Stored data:

....................

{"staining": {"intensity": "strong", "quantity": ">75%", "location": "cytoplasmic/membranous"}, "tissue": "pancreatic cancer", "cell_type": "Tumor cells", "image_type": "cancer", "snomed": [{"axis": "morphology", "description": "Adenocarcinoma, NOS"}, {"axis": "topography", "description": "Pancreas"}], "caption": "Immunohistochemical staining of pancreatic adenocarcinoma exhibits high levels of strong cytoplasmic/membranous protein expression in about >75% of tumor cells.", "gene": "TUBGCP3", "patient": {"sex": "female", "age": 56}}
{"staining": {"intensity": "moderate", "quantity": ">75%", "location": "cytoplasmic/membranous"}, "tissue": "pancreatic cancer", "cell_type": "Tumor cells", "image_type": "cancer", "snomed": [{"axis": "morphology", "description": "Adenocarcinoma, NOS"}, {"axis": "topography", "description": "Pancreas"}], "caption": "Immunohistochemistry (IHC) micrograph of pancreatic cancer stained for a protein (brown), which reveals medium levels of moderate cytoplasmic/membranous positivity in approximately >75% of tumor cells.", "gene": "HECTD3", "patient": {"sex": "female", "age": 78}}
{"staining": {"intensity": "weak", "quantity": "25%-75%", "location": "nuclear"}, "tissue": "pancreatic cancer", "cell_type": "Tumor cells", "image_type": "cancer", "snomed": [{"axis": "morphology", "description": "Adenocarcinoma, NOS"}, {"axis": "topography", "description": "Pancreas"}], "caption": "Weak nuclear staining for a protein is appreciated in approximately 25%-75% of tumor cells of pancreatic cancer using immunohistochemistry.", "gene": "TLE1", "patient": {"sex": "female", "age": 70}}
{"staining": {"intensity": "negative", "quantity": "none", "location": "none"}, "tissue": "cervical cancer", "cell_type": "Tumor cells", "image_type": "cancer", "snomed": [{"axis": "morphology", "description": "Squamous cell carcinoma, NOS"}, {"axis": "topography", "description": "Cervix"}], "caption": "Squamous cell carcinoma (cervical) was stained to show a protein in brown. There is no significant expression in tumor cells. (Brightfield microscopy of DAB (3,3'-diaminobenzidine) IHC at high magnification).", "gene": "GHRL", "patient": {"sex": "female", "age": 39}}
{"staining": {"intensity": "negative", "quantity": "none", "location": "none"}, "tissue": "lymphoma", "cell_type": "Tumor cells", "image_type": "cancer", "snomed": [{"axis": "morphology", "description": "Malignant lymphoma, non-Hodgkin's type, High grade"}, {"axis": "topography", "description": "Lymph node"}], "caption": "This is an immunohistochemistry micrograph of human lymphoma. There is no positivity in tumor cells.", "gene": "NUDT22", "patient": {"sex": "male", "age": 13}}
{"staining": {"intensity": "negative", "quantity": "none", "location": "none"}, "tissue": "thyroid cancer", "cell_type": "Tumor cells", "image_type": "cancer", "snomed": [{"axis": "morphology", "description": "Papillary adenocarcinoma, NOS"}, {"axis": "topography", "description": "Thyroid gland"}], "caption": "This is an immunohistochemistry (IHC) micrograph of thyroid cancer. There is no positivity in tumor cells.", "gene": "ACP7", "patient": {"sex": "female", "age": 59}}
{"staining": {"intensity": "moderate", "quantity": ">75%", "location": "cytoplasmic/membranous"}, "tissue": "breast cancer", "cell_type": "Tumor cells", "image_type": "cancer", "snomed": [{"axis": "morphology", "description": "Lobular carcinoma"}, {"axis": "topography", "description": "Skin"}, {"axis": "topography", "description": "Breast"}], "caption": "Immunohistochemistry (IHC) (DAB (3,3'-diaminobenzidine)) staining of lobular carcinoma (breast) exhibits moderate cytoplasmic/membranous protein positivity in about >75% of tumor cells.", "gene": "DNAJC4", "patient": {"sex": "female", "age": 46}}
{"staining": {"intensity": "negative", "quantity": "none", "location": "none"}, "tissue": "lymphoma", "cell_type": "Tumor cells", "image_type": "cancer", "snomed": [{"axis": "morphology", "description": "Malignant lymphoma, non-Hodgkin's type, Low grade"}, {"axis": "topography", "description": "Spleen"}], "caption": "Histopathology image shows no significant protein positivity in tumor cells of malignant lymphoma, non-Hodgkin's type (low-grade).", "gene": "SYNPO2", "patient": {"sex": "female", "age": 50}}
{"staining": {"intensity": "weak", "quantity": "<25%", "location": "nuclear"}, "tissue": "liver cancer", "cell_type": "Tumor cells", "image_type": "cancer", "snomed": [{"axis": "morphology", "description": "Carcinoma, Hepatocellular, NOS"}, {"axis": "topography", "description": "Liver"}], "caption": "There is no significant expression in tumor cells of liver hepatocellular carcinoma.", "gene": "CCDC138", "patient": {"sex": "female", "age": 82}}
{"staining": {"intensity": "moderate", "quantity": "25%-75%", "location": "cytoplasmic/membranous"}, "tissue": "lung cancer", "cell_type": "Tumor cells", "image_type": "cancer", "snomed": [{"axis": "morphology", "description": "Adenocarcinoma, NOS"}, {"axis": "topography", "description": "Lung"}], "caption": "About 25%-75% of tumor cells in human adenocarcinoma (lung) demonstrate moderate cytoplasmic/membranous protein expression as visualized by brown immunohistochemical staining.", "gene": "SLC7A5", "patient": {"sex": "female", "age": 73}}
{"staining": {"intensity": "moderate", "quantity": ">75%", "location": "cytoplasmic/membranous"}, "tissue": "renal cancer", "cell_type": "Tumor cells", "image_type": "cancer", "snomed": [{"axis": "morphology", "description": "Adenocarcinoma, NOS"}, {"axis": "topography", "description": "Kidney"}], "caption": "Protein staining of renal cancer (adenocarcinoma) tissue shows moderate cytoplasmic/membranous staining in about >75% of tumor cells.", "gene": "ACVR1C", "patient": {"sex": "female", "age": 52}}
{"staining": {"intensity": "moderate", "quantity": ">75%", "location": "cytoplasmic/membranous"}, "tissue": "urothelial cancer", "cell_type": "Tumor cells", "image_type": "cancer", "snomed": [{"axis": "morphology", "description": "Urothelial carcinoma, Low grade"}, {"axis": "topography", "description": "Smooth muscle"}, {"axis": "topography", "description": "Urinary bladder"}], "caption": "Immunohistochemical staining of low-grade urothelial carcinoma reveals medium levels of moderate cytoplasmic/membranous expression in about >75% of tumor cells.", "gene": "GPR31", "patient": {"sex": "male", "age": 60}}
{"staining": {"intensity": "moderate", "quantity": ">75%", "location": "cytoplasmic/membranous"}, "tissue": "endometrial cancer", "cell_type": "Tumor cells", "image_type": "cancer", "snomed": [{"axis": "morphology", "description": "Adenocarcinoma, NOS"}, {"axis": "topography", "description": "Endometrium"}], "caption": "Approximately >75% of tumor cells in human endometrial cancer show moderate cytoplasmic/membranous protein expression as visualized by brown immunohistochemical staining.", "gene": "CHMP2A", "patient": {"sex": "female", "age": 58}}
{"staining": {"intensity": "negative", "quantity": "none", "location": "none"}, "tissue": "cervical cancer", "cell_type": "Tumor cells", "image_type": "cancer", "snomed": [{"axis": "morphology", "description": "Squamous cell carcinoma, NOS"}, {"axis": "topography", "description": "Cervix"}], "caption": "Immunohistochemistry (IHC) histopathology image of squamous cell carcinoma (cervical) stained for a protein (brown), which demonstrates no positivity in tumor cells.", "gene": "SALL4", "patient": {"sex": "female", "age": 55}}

....................

Instructions to follow → What is the number of lines in the data that contain "Malignant"? Write that number and nothing else.

Answer box → 2